Margaux Williamson, “Window,” 2017
oil on canvas, 63” x 90” (Bailey collection)
Like many artists, Williamson works in a garage behind her home. She paints unremarkable scenes, often rooms in her house or the dim interiors of local bars, places that feel surprisingly familiar yet oddly unsettling. These are not novel subjects, but Williamson gives them new energy through the perplexing spatial relationships she lets unfold intuitively. She might decide to paint a tabletop, yes, but her planning stops there. Instead, she leaves space for discovery.
She gives some objects more weight than others. A blazing fire or a head of lettuce may be meticulously rendered, while table edges fade or things that should be readable are obscured. Often, she flattens pictorial space, populating its frontal reaches with mundane objects such as overripe bananas or emerald liquor bottles that offset the otherwise monotone colour harmonies, leaving larger forms, like tables, to dominate the rest of the picture. Rarely do we see an entire room.

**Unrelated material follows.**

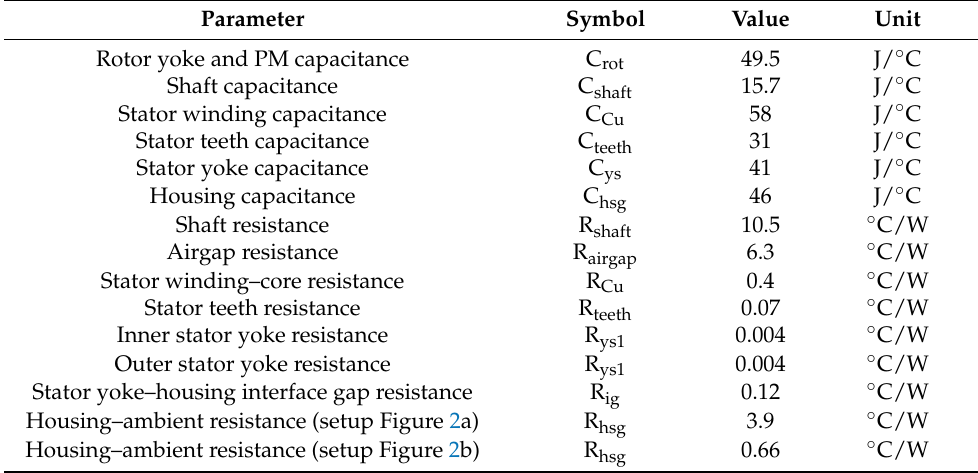
Table 2. Computed and calibrated thermal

Margaux Williamson, “Fire,” 2021
oil on canvas, 70” x 84” (promised gift of Christine and Andrew W. Dunn, McMichael Canadian Art Collection)

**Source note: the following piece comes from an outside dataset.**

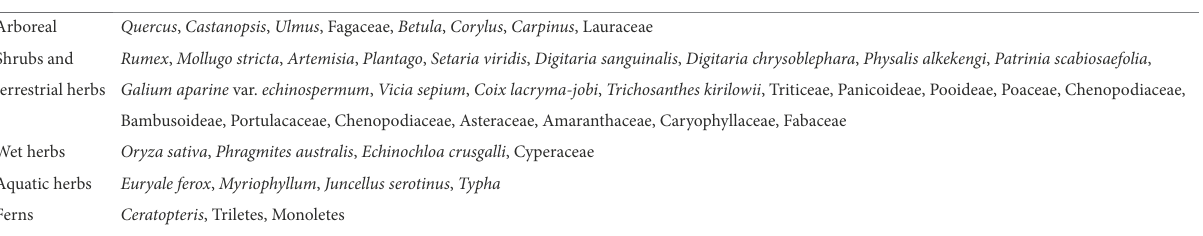
TABLE 3 Main local vegetation landscape of the Shunshanji cultural site group. Plant type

While painting has been Williamson’s primary focus in recent years, she is a prolific writer and has also worked with video and performance. This may help explain why so much of her work hovers between still life and moving tableau, emerging as much from the mobility of thoughts, dreams and memories as the static materiality of the everyday objects she encounters at home.
Margaux Williamson, “Garlic,” 2019
oil on canvas, 16” x 16” (collection of the artist)
With the overwhelming uncertainty of the pandemic, the often mundane and contingent spaces we live in have become critical sites of refuge and even indulgence. The intensity of those early months of enforced domesticity makes paintings like Desk or Kitchen pulse with familiarity. Snacks get eaten, pillows are tossed on the floor, and liquor bottles sit out, forgotten. These are places we inhabit, with both ease and unease. Seeing them anew through Williamson’s eyes is pleasurable for our senses even as the ground shifts unpredictably around us. ■
Margaux Williamson: Interiors at the Esker Foundation in Calgary from Jan. 21 to April 30, 2023. The show is curated by Montreal-based Jessica Bradley and circulated by the McMichael Canadian Art Collection in Kleinburg, Ont.